WHAT THIS EXERCISE ASKS:
1. Using the Windfuhr tribute below, decide whether each statement agrees with it: (a) Windfuhr was born in Essen; (b) he studied oriental languages at Cairo University; (c) he served as Der Spiegel's Middle East correspondent for 37 years. Give yes or no for each, quoting the deciding words.
2. Copy the records word for word, starting with their first line and going on through the line with "Ukrainian soldiers are".

Text and Photographs by Norbert Schiller
The dean of journalists in the Middle East, Volkhard Windfuhr, passed away on 19 October, 2020 at the age of 83 in Cairo, Egypt. For 37 years he was the Middle East Correspondent for Der Spiegel magazine and for over a decade he was head of the Cairo Foreign Press Association (FPA). Throughout the 1990s and 2000s, I had the privilege of working with Volkhard as Der Spiegel’s photographer in the region. Together, we traveled throughout the Middle East and far beyond interviewing presidents and kings and covering the conflicts that have wreaked havoc on the region for decades. Our assignments took us as far as Tblisi, Georgia, in the Caucasus, where we interviewed President Eduard Shevardnadze as well as to the Eritrea-Ethiopia border war, one of East Africa’s most contested battlefronts.
Volkhard was born in 1937, in the city of Essen located in western Germany’s Ruhr valley. At the beginning of WWII, his father was drafted into the German military and died during the conflict. Like most of Germany’s civilian population, Volkard’s family was left destitute by the war. Desperate for work, Volkhard’s mother moved in 1955 with her two sons to Egypt where she found work as a teacher at the German School in Cairo. Volkhard, who had already learned Turkish in Germany, picked up Arabic in no time. After finishing high school at the Deutche Schule, he enrolled in Ain Shams University in Cairo where he studied oriental languages, with an emphasis on Arabic.
Volkhard began his journalism career as a German presenter and translator for Radio Cairo. Gamal Abdel Nasser was president of Egypt at the time, and it was only natural for a young and impressionable Volkhard to get caught up in the Nasser’s pan-Arab movement which was spreading like wildfire throughout the Middle East and further afield. It was during this period of his life that Volkhard made most of his lifelong friendships with some of Egypt’s most prominent intellectuals, writers and artists.
In 1967 Volkhard moved to Beirut where he became a research fellow at the Orient Institute. In 1970, he accepted a position as editor for Arabic programing at Deutsche Welle in Bonn Germany, but moved back to Beirut four years later as Der Spiegel’s Middle East correspondent. After he was abducted in Beirut in 1976, at the beginning of the Lebanese Civil War, Volkhard was transferred to Cairo where he remained the magazine’s Middle East correspondent until 2011.
Volkhard was unlike all the journalists I had ever worked with. He had a genuine desire to connect with the places and people that he covered in his reporting that went beyond news gathering and writing for his audience. Wherever he traveled, Volkhard would always engage strangers in conversations to enhance his own understanding of cultural nuances that would have seemed to insignificant for an outsider. What made him truly unique was that he could converse in at least a dozen languages, half of which he spoke fluently. Whether he was speaking to a head of state or a taxi driver he always tried do so in the interviewee’s native tongue. In the Arab world, he would go a step further and switch to the dialect spoken by the person he was addressing.

PROVIDED DATA:
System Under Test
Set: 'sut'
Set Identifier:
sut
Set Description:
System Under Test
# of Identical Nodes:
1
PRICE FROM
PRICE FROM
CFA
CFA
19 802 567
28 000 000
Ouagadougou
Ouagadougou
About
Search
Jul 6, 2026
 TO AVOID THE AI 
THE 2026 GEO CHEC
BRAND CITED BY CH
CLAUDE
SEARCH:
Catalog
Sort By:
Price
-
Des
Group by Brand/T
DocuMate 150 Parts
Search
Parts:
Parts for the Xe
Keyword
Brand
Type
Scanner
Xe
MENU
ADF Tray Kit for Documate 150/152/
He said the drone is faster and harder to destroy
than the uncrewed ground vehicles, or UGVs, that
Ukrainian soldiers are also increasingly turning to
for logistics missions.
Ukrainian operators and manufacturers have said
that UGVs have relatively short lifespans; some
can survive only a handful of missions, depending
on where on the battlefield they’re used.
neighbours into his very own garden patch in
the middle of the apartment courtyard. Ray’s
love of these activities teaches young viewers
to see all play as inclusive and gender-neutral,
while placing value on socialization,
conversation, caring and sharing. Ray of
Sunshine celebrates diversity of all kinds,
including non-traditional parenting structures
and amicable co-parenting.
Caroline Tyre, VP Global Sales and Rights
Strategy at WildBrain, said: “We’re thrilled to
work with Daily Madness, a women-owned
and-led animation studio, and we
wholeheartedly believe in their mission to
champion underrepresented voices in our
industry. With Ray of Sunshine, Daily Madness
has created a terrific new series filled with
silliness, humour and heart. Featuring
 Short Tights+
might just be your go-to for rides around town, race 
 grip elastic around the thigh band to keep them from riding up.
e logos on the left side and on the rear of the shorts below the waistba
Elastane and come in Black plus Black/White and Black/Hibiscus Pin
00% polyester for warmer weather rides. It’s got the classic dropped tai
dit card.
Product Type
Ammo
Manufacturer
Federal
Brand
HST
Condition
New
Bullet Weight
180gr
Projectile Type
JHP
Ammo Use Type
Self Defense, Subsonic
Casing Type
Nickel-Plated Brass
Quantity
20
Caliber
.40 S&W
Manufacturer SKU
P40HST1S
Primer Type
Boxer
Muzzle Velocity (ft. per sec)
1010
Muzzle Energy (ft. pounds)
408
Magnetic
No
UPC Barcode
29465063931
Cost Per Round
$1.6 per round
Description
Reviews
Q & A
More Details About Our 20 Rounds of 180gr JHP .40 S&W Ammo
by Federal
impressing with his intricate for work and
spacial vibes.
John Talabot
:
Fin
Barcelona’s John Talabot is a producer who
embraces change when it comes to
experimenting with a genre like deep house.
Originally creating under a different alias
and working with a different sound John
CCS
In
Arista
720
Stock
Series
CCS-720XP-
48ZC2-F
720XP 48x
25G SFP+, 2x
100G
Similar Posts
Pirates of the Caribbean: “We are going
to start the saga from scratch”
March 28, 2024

SOLUTIONS BELOW:
1.
(a) Yes: "Volkhard was born in 1937, in the city of Essen located in western Germany’s Ruhr valley."
(b) No: "he enrolled in Ain Shams University in Cairo where he studied oriental languages, with an emphasis on Arabic."
(c) Yes: "For 37 years he was the Middle East Correspondent for Der Spiegel magazine"

2.
System Under Test
Set: 'sut'
Set Identifier:
sut
Set Description:
System Under Test
# of Identical Nodes:
1
PRICE FROM
PRICE FROM
CFA
CFA
19 802 567
28 000 000
Ouagadougou
Ouagadougou
About
Search
Jul 6, 2026
 TO AVOID THE AI 
THE 2026 GEO CHEC
BRAND CITED BY CH
CLAUDE
SEARCH:
Catalog
Sort By:
Price
-
Des
Group by Brand/T
DocuMate 150 Parts
Search
Parts:
Parts for the Xe
Keyword
Brand
Type
Scanner
Xe
MENU
ADF Tray Kit for Documate 150/152/
He said the drone is faster and harder to destroy
than the uncrewed ground vehicles, or UGVs, that
Ukrainian soldiers are also increasingly turning to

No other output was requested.